Further down the list:

  • JMU: $48.2 million (62nd nationally)
  • ODU: $46.2 million (67th nationally)
  • VCU: $34.3 million (86th nationally)
  • George Mason: $29.6 million (103rd nationally)
  • William & Mary: $28.4 million (108th nationally)
  • Norfolk State ($13.7 million, 184th nationally)
  • VMI ($13.2 million, 189th nationally)
  • Radford ($12.9 million, 196th nationally)
  • Longwood ($11.9 million, 204th nationally)

Richmond and Liberty, as private institutions, were not included in the report.

First observations focused on the discrepancies between the various levels of athletics competition. There are the Texases, then the UVAs and Virginia Techs, then the JMUs, ODUs and VCUs, then everybody else.

Also of note: both UVA and Virginia Tech reported higher spending than revenues (UVA with a $7.4 million operating deficit, Tech with a $3.3 million operating deficit), while none of the other Virginia D1 schools reported operating deficits.

Go ahead and scratch your head there.

Then, finally, we get to my annual issue with the student athletics activity fees.

These are the fees hidden on your kids’ bills each semester, along with tuition and room and board.

They go straight to the athletics departments for their bottom-line budgets, along with things you’d expect to be there, like proceeds from ticket sales, TV appearances, bowl game and NCAA Tournament earnings, donations from alums and other supporters.

Here is a table of student athletics activity fees from the 2016-2017 athletics year

  • UVA: $13.9 million
  • Virginia Tech: $8.9 million
  • JMU: $37.1 million
  • ODU: $28.7 million
  • VCU: $19.9 million
  • George Mason: $15.2 million
  • William & Mary: $14.4 million
  • Norfolk State: $6.3 million
  • VMI: $5.8 million
  • Radford: $10.9 million
  • Longwood: $7.7 million

So, I said above that I make this an annual column, but this is the first time I dove deep into the numbers for other Virginia schools.

And I have to say, I’m shocked.

We’re talking half to beyond three-quarters of athletics revenues at the non-ACC schools coming from student athletics activity fees.

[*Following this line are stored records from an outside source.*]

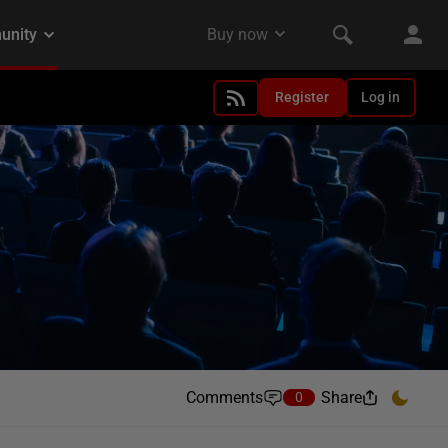
Register
Log in
Comments
Share
0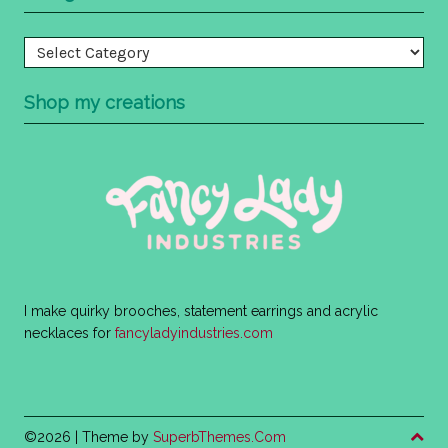
Categories
Shop my creations
I make quirky brooches, statement earrings and acrylic
necklaces for
fancyladyindustries.com
©2026
| Theme by
SuperbThemes.Com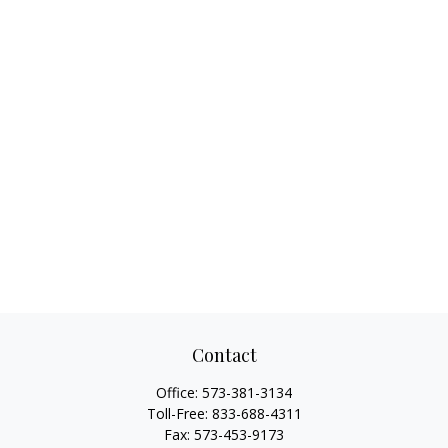
Contact
Office:
573-381-3134
Toll-Free:
833-688-4311
Fax:
573-453-9173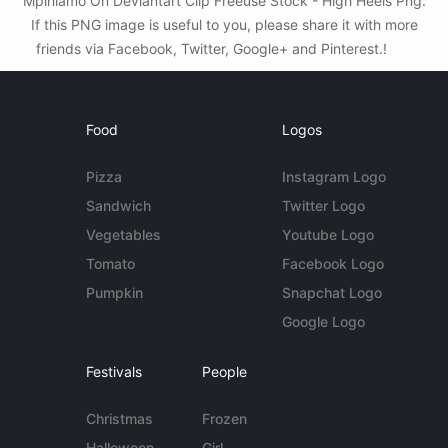
Mpihlamo On Deviantart Clip Freeuse Stock - High Heels Png.
If this PNG image is useful to you, please share it with more
friends via Facebook, Twitter, Google+ and Pinterest.!
Food
Logos
Pizza
Instagram Logo
Sandwich
Twitter Logo
Vegetables
Youtube Logo
Tomato
Facebook Logo
Pumpkin
Snapchat Logo
Google Logo
Festivals
People
Christmas
Frozen
Halloween
Girl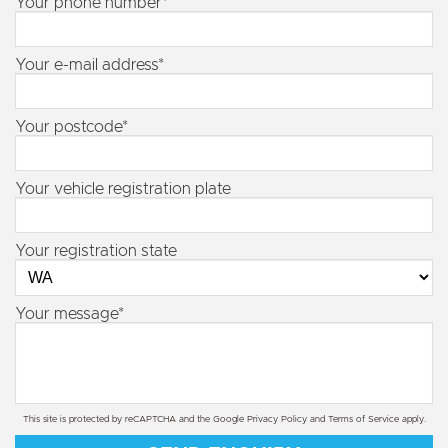
Your phone number*
Your e-mail address*
Your postcode*
Your vehicle registration plate
Your registration state
Your message*
This site is protected by reCAPTCHA and the Google
Privacy Policy
and
Terms of Service
apply.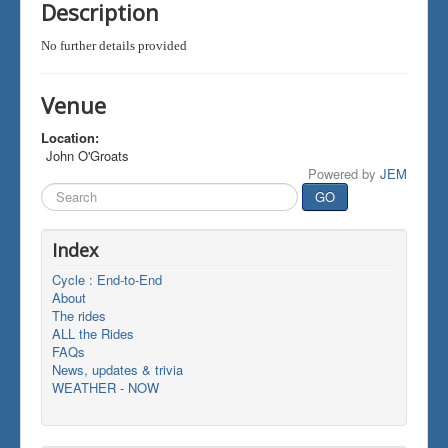
Description
No further details provided
Venue
Location:
John O'Groats
Powered by
JEM
Search
GO
...
Index
Cycle : End-to-End
About
The rides
ALL the Rides
FAQs
News, updates & trivia
WEATHER - NOW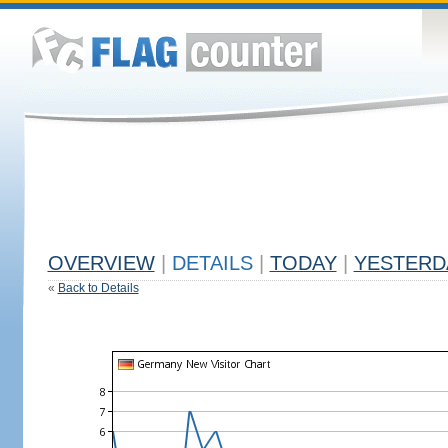
OVERVIEW
|
DETAILS
|
TODAY
|
YESTERD
«
Back to Details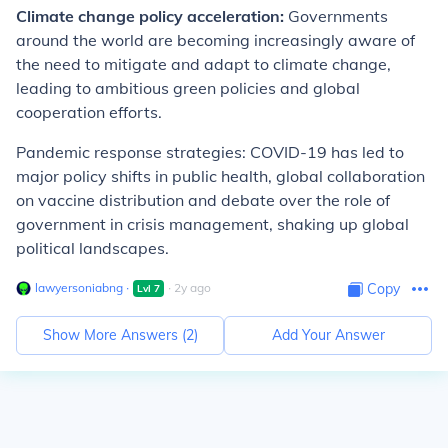
Climate change policy acceleration:
Governments
around the world are becoming increasingly aware of
the need to mitigate and adapt to climate change,
leading to ambitious green policies and global
cooperation efforts.
Pandemic response strategies: COVID-19 has led to
major policy shifts in public health, global collaboration
on vaccine distribution and debate over the role of
government in crisis management, shaking up global
political landscapes.
lawyersoniabng
∙
∙
2
y
ago
Copy
Lvl
7
Show More Answers (
2
)
Add Your Answer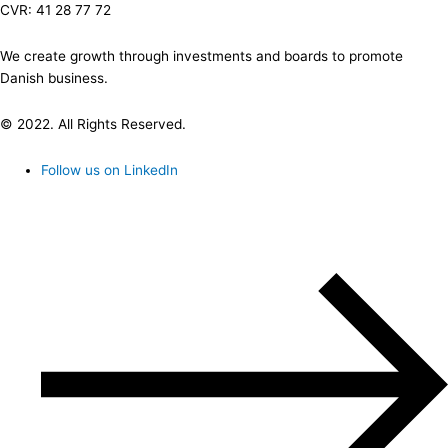
CVR: 41 28 77 72
We create growth through investments and boards to promote
Danish business.
© 2022. All Rights Reserved.
Follow us on LinkedIn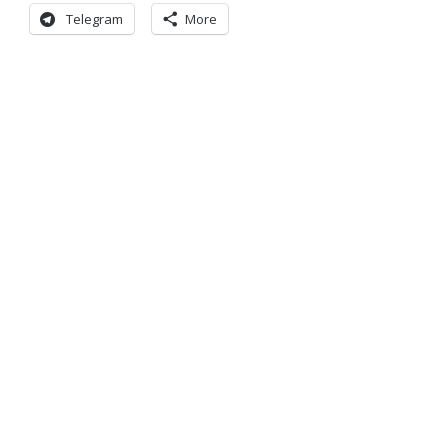
Telegram
More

The problem that I have with this: when I was a student at UVA, I came in from a low-income family background, and those fees were dollars that I either had to pay for out of pocket or had to borrow.

The idea that college students making a few bucks an hour working nights and weekends while in school and in their summers to pay tuition and expenses and having to borrow tens of thousands extra to pay for tuition having to pony up extra so that their schools can have D1 programs should be something that bothers us all.

We’re sold the idea that when the football team is successful, for example, like it has been the past few years at JMU, it pays for the other sports, and it somehow contributes to the bottom line for the academics side.

Um, no, clearly, not at JMU, not at any of the other non-ACC schools, and not even at the ACC schools. Virginia Tech has a successful football program, and its athletics department ran at a deficit in 2016-2017, even with $8.9 million in these student fees.

The explosion in spending on new stadiums and coaches salaries is supposedly justified by the notion that successful teams and successful programs pay their own way.

Well, that’s at least true at the tippy-top of the pyramid. Seven of the top nine programs on the revenues list didn’t assess a single dollar in student fees in 2016-2017.